• Requirement: Using the excerpt on downgrade memory chips, list each category into which C-grade memory chips can be tested and classified.

• Excerpt to read:
+===+

Since these chips already are in the final epoxy package, the DRAM manufacturers sell them as downgrade or C-grade chips. To protect the DRAM manufacturer, these downgrade transactions usually are sold with an agreement that the buyer not expose the origin of the chips.
Downgrade Memory-Module Manufacturers
There is a class of memory-module manufacturers commonly known as downgrade manufacturers. Rather than use DRAMs from the regular channel, these manufacturers buy C-grade DRAMs from regular memory-chip manufacturers and produce what generally are termed OEM memory modules.
Since these chips are known-bad chips, they first must go through stringent tests and be separated into different failure classifications. According to the classification and the test result, these chips are assembled onto specially designed DIMM PCBs that can turn partially bad chips into a working memory module.
How Downgrade Chips Are Sorted
C-grade memory chips can be tested and classified into the following categories:
- All bits functional.
- Partially good with address line fault.
- Partially good with data line fault.
- Not functional.
The objective is to find out which bits are good and usable. For example, a 32-Mb × 8 chip might only have 4 bits bad; the remaining 4 bits are usable. As a result, these chips still can be made into a good memory module using 16 chips instead of the regular eight chips.
To make the classification simple, the good bits in a × 8 downgrade DRAM are indicated by A, B, C, and D (Figure 1). A represents D0 and D1 (data line #0 and data line #1), B for D2 and D3, C for D4 and D5, and D for D6 and D7. If a × 8 DRAM has D0 to D3 as good bits, the chip would be classified as an AB. Likewise, a DRAM chip with D4 to D7 good would be classified as a CD. There are 11 combinations:
Four bits good: AB, AC, AD, BC, BD, CD
Six bits good: ABC, ABD, ACD
Eight bits good: ABCD
Eight bits bad: Blank
Equipment Used for Downgrade Testing
Downgrade memory-chip sorting usually is done in third-world countries where labor costs are low. This is due to the long and tedious categorization that requires human intervention. The process also is performed on very low-cost equipment.

+===+

• Data listing:
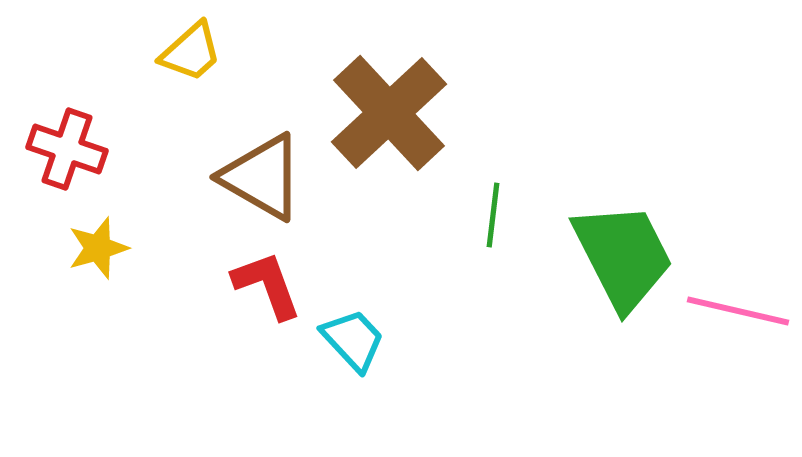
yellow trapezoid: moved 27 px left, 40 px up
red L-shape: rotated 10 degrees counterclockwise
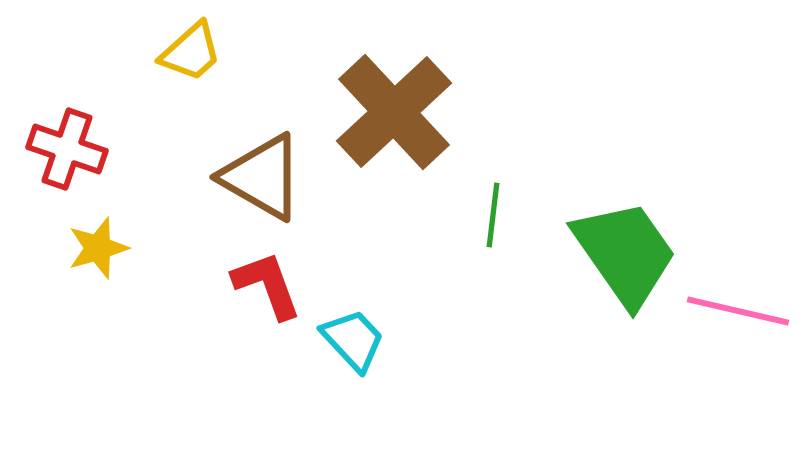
brown cross: moved 5 px right, 1 px up
green trapezoid: moved 2 px right, 3 px up; rotated 8 degrees counterclockwise
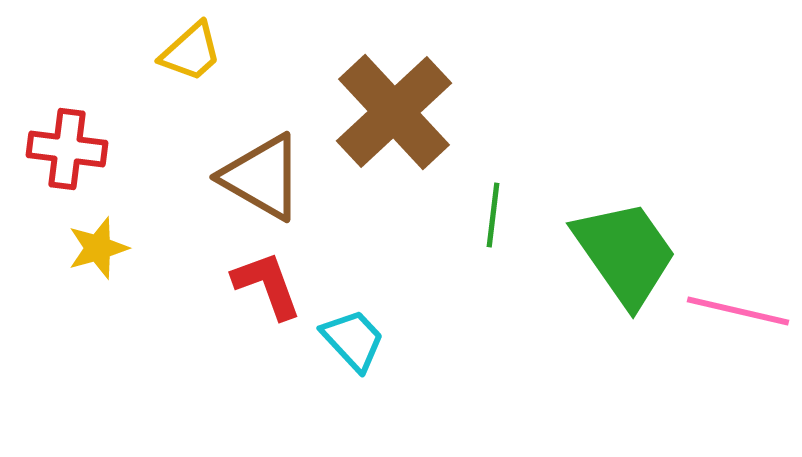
red cross: rotated 12 degrees counterclockwise
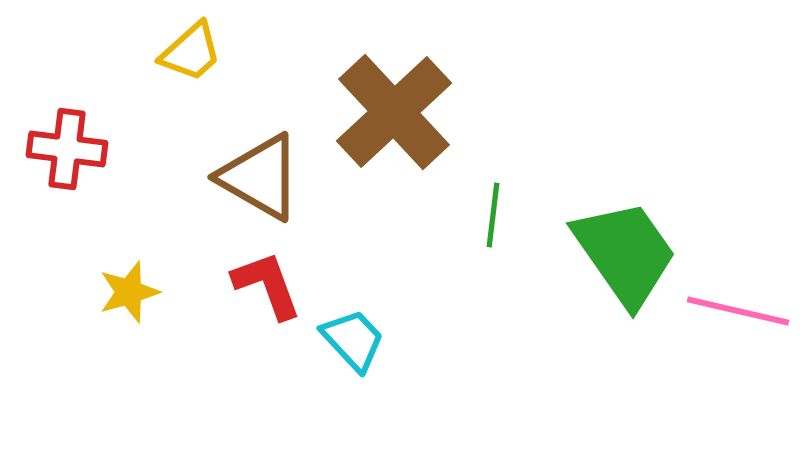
brown triangle: moved 2 px left
yellow star: moved 31 px right, 44 px down
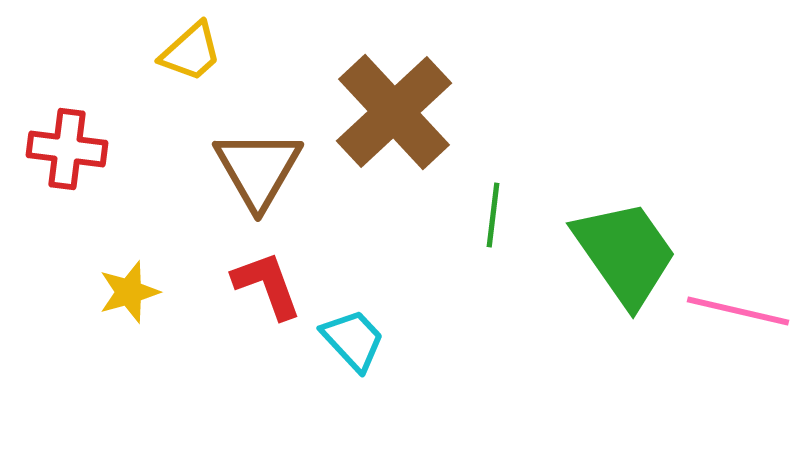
brown triangle: moved 2 px left, 8 px up; rotated 30 degrees clockwise
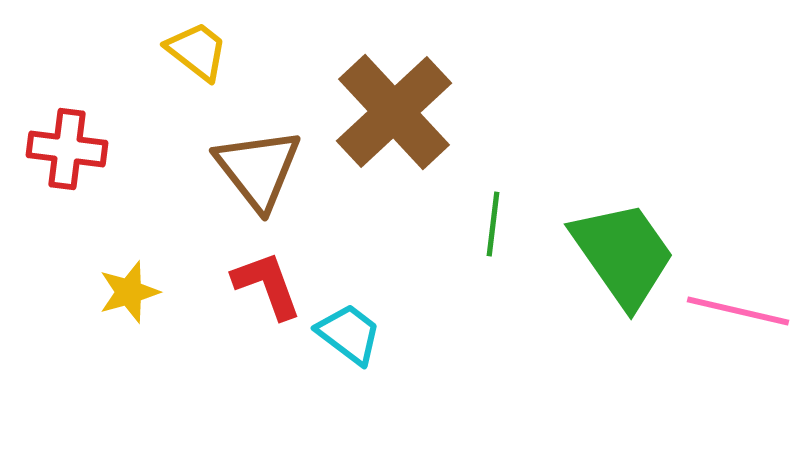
yellow trapezoid: moved 6 px right, 1 px up; rotated 100 degrees counterclockwise
brown triangle: rotated 8 degrees counterclockwise
green line: moved 9 px down
green trapezoid: moved 2 px left, 1 px down
cyan trapezoid: moved 4 px left, 6 px up; rotated 10 degrees counterclockwise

+===+

• Task solution:
- All bits functional.
- Partially good with address line fault.
- Partially good with data line fault.
- Not functional.